As my post title indicates, however, this is far from the first time that religious inclination has been linked to brain damage. This BBC article from 2003 for example, suggests that people who suffer from temporal lobe epilepsy are prone to suffer from hallucinations that they may interpret as being religious in nature. Even more interestingly, that article references an experiment that involved studying the brain activity of a Buddhist who was meditating and found that the parietal lobes of the brain were almost completely shut down during that time, the same part of the brain that was involved in this new study. According to the BBC article, this area of the brain is responsible for giving us our sense of time and place, which might help explain why shutting it down would make humans feel that they’re not an individual but are instead a part of the wider universe.
I don’t really have the time to examine this in-depth today but this new study does raise an interesting perspective for me personally. In the BBC article, Richard Dawkins, probably the most famous living atheist today, was found to be more or less immune to the effects of a magnetic field directed around the temporal lobes of his brain, while others who had undergone the experience reporting feeling some sort of “presence”. This led the article to suggest that different people may have a variable “talent” for religion. In the same way, would this mean that humans whose parietal brain regions are naturally more active or well developed innately feel more individualistic and self-centered?

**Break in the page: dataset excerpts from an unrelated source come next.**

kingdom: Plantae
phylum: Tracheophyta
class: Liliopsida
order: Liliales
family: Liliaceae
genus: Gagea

Hang on. Did the article say due to reduced activity in the right parietal lobe of the brain or did it say brain damage?
The article says that the study specifically examined patients who had suffered traumatic injuries in that part of the brain and the reduced activity was a consequence of that damage.
Is there a difference in the brains of religious people versus atheists? Intuitively, I think not.
In my opinion, social conditioning is the ultimate factor. Had Dawkins had been raised in Saudi Arabia as a Muslim would he be an unflinching believer in religion? Well, probably yes, I think!
I tend to disagree. There are many different kinds of religious people after all. No doubt most religious people are socially conditioned as you say, having been raised in a religion since childhood and considering it as an integral part of their social structure. The religiosity mentioned here is very different. These are people who feel “God” as a palpable presence like a sort of imaginary friend, who intensely experience what could be called a personal divine calling, and who can feel and enjoy feeling a sense of transcendent connectedness with others and the universe. For these latter, I would find it difficult to believe that their brains were not in fact different from people who do not feel such experiences.
Perhaps that feeling of connectiveness with others is a primitive reaction for survival. One injured usually stand more chances to survive in the wild if surrounded by one’s own herd. To the atheist, one point for evolution and a discredit to religion. To the religious, a miracle they seek as a divine hand moved to set in the right conditions for communion with God.